-- Provided records follows --

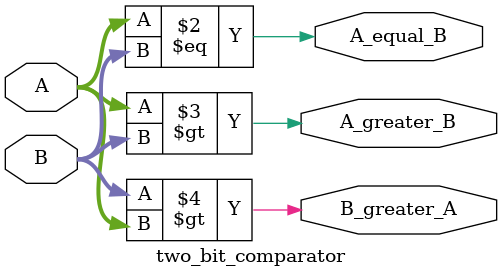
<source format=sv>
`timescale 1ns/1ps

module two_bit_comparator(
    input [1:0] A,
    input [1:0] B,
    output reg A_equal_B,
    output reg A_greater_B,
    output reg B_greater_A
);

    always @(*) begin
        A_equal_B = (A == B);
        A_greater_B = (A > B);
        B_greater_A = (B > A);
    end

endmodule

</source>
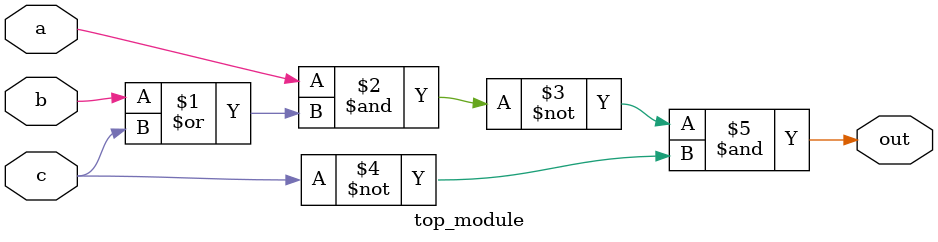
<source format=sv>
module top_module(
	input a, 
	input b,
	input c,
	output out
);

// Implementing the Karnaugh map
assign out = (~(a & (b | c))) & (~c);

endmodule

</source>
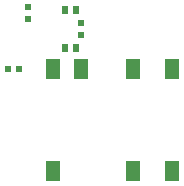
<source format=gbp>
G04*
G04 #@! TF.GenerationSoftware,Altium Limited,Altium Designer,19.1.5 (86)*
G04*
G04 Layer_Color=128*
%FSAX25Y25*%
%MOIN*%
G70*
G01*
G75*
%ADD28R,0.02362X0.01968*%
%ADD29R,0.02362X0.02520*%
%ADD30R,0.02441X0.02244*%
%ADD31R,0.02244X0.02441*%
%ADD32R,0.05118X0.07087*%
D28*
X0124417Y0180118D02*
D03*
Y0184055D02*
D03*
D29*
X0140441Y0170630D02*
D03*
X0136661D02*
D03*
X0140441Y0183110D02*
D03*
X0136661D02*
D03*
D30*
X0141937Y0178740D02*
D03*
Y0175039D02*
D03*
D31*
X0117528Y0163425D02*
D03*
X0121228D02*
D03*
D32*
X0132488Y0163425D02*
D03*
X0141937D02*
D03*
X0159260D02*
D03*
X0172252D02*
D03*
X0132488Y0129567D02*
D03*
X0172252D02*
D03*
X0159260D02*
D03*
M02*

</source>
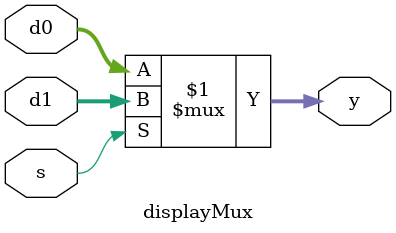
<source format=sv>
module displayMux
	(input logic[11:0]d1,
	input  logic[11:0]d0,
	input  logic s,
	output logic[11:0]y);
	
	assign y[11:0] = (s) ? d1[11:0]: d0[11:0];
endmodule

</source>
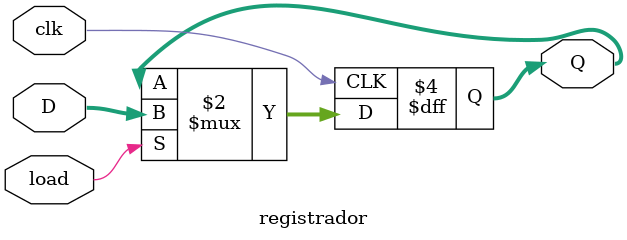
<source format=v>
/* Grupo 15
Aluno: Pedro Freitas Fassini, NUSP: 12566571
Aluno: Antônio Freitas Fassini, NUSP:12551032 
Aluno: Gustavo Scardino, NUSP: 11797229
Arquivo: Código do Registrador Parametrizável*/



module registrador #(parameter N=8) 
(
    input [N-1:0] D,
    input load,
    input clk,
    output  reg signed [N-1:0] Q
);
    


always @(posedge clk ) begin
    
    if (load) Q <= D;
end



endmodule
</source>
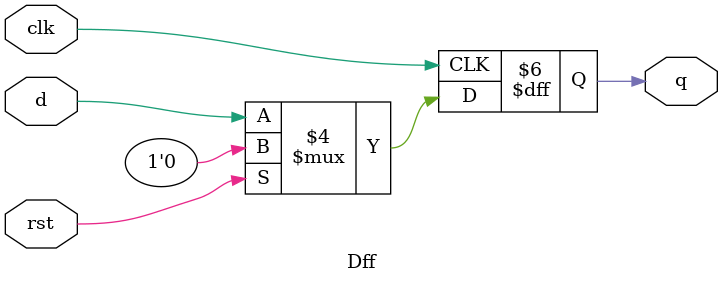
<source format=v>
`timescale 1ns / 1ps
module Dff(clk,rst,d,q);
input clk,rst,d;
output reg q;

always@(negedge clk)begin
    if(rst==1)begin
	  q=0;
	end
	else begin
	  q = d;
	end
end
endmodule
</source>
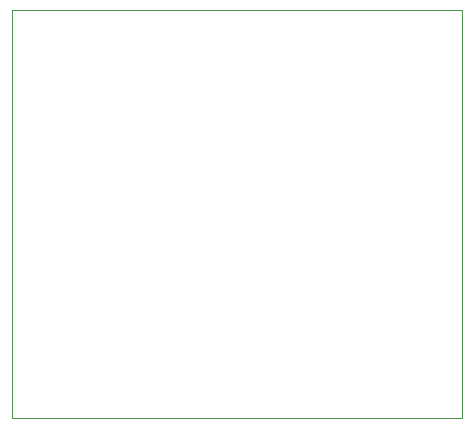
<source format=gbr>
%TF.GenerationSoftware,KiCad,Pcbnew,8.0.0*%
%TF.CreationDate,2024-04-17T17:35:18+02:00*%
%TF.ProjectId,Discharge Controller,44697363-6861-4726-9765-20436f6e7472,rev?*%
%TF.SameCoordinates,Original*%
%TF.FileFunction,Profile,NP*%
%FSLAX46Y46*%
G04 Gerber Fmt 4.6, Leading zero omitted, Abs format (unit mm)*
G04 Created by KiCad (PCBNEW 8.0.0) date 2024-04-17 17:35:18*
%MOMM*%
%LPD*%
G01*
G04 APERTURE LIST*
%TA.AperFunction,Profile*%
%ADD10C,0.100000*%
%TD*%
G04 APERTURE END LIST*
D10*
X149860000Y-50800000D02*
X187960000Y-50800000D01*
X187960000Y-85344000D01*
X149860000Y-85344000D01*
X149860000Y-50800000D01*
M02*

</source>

-- Provided records concluded --
-- Provided records follows --

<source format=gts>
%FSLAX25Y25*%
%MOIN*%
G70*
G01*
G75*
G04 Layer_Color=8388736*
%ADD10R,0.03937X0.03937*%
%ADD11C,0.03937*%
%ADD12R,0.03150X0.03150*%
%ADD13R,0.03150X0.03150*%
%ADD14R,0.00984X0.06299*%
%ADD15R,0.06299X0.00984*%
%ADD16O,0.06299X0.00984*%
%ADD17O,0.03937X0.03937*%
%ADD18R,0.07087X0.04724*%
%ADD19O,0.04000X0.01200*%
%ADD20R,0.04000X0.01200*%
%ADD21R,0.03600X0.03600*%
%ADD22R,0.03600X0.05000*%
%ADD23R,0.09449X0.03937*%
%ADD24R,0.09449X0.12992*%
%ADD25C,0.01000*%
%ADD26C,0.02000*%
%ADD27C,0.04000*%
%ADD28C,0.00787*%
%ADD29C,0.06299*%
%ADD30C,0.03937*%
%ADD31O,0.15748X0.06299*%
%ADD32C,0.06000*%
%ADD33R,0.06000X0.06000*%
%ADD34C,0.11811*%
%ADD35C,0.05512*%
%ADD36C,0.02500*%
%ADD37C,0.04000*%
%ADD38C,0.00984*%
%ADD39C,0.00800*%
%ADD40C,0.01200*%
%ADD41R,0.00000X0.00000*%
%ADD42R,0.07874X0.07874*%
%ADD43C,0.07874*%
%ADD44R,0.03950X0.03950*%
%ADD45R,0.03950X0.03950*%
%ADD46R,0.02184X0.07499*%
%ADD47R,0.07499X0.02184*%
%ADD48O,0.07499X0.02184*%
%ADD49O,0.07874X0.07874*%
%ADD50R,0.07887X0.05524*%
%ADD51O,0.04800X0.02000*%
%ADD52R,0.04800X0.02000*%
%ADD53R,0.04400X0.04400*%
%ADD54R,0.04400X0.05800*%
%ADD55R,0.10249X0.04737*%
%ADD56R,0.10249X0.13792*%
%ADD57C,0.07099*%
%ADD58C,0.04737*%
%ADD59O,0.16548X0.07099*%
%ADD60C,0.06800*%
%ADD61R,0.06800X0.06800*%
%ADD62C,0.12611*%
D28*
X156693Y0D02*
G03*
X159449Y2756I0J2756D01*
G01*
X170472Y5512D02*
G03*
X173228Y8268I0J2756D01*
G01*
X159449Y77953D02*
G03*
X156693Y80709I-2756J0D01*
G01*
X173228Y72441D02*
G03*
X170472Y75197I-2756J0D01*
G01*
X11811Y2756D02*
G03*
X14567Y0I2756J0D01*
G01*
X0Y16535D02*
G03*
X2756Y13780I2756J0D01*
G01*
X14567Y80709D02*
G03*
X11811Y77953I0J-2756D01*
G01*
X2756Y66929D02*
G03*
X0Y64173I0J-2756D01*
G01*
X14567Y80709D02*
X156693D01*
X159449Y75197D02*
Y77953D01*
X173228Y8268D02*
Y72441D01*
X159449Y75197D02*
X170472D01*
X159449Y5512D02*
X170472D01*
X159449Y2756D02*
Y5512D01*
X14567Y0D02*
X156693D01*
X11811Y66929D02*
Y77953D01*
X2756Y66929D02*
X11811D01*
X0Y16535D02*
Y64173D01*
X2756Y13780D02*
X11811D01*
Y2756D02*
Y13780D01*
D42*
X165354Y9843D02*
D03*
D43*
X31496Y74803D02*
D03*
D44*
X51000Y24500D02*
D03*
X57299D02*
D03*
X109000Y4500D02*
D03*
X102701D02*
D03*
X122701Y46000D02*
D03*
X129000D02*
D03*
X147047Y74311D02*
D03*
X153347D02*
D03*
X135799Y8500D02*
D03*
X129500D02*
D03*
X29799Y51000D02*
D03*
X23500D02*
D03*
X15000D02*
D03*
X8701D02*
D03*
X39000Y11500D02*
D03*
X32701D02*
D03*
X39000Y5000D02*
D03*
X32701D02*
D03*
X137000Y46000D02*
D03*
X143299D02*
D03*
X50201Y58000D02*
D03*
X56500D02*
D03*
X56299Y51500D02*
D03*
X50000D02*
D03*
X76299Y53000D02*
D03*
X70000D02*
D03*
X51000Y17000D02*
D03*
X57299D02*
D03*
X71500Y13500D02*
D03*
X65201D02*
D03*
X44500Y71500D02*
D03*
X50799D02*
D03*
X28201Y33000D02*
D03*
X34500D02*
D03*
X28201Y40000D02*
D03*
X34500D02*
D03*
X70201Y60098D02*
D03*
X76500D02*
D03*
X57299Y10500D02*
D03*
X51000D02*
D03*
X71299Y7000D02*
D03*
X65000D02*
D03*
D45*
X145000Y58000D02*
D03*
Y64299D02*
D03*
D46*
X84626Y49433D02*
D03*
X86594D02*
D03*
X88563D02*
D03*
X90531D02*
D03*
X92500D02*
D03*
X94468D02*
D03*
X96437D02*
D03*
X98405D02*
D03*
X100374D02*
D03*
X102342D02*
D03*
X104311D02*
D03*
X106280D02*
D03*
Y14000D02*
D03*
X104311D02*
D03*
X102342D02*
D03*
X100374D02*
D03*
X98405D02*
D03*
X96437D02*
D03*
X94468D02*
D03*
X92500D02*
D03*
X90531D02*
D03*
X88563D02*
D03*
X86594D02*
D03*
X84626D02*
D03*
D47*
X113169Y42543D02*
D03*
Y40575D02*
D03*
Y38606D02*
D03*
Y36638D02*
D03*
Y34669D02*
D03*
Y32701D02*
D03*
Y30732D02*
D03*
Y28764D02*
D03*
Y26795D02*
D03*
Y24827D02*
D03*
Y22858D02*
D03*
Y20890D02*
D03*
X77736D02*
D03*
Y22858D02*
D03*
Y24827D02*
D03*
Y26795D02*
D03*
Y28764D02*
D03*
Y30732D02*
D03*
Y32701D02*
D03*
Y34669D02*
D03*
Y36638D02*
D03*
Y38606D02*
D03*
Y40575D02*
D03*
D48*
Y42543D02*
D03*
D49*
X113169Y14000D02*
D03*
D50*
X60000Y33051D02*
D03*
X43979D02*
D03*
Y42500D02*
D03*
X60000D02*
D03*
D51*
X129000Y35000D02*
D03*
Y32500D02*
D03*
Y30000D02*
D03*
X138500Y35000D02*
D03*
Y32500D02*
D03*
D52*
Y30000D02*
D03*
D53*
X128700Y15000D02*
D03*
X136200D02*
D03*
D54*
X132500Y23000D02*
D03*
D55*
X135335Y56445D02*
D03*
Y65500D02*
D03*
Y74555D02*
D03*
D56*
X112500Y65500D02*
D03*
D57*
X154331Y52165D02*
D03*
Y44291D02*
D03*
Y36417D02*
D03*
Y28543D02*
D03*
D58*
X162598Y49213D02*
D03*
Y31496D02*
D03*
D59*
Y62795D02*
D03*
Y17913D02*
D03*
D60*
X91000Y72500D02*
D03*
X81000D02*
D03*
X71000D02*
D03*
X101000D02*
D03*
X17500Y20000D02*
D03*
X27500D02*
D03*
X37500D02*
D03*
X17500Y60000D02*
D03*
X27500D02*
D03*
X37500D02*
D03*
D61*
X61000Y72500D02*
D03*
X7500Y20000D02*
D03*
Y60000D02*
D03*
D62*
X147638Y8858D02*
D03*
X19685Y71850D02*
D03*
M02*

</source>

-- Provided records concluded --
-- Provided records follows --

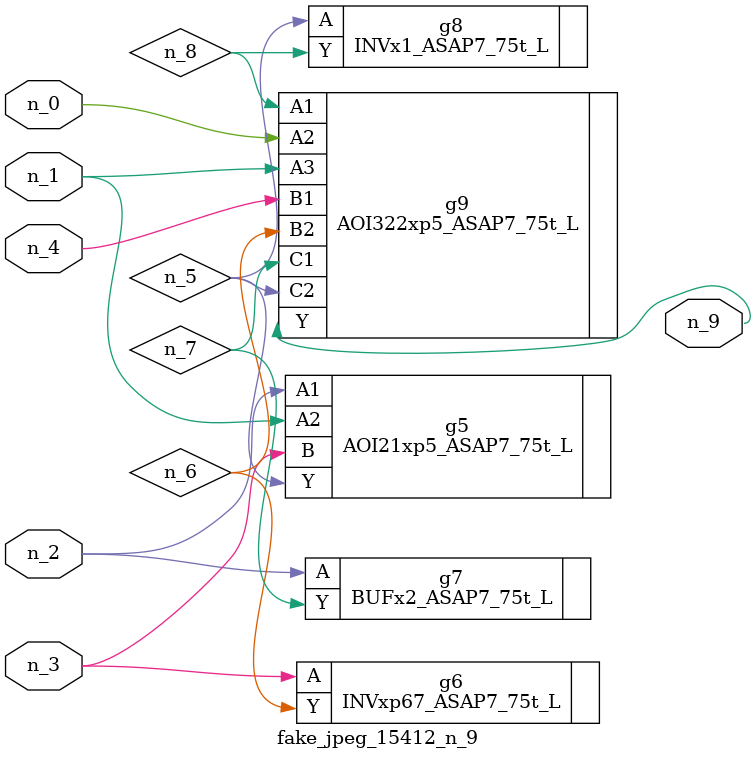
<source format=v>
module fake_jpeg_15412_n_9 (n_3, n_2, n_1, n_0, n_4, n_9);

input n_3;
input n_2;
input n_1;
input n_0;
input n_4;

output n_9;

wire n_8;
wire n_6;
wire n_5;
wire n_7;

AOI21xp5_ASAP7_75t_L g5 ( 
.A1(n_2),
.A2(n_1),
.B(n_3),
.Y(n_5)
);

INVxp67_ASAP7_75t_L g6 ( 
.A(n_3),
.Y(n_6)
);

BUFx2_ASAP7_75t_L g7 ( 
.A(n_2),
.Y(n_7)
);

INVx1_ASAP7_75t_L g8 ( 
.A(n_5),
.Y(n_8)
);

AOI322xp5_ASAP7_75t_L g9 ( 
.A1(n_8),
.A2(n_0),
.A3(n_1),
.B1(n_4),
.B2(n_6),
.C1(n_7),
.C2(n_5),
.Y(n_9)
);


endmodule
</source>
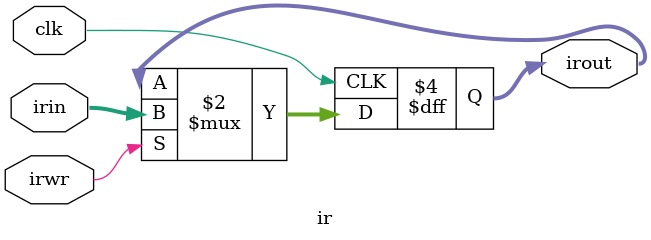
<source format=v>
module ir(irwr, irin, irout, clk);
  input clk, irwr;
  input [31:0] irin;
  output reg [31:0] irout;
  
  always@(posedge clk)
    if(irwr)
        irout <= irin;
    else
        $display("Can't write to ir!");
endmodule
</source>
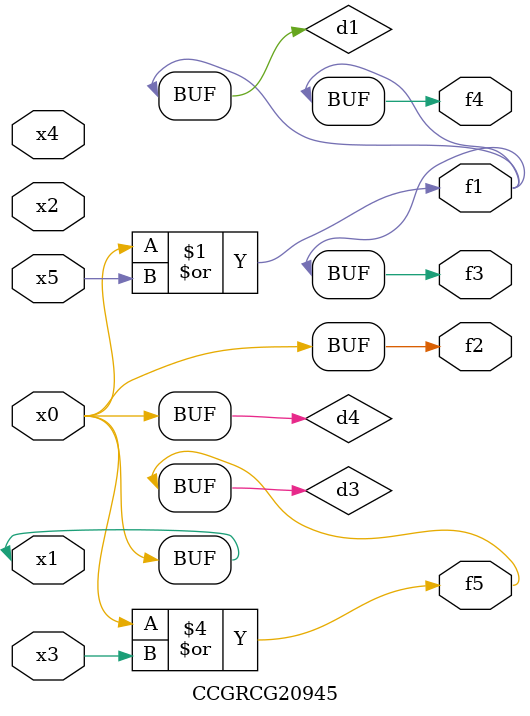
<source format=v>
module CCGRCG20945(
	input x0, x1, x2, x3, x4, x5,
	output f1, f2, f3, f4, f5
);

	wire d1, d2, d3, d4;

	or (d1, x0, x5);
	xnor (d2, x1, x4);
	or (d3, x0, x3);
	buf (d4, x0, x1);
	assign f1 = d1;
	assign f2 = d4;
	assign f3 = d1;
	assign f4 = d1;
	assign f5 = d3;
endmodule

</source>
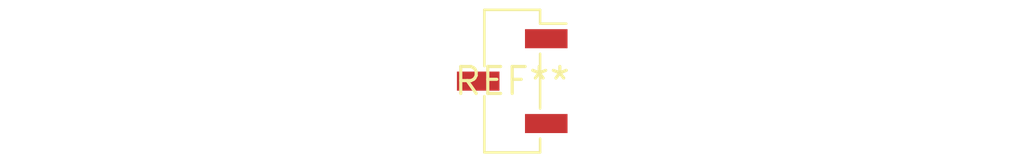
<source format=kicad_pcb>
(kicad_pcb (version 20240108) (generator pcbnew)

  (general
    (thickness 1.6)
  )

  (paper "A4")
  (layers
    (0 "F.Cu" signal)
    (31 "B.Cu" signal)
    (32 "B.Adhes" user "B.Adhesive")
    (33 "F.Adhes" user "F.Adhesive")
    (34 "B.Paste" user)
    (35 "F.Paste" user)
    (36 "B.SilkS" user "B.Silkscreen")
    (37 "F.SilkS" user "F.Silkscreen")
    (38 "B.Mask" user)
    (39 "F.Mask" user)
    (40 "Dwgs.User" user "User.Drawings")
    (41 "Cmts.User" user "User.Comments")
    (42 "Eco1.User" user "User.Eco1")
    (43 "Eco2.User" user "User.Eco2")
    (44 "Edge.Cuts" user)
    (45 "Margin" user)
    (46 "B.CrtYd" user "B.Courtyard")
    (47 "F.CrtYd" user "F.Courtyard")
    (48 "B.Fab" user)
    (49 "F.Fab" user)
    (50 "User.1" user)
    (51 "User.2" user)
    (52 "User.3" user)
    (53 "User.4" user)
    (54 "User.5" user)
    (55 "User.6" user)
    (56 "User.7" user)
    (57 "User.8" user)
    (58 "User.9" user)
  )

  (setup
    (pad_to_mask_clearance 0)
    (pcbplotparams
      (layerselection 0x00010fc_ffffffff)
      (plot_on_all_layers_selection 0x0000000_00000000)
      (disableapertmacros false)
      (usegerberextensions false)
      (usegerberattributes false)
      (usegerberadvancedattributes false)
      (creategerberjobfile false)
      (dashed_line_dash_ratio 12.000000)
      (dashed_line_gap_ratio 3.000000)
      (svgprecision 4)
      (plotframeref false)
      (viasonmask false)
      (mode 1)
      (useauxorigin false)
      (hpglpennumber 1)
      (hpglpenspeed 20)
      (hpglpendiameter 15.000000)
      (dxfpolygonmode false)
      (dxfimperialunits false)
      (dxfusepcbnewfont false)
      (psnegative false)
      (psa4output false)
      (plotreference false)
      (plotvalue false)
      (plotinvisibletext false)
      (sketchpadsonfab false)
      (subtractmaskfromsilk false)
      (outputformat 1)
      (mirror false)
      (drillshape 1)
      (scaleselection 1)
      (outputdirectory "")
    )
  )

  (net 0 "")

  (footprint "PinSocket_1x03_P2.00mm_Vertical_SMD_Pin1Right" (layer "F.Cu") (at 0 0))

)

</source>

-- Provided records concluded --

◆ Description of the task ◆
Search the material for the word "CrtYd" and copy every matching line.

◆ Answer box ◆
    (46 "B.CrtYd" user "B.Courtyard")
    (47 "F.CrtYd" user "F.Courtyard")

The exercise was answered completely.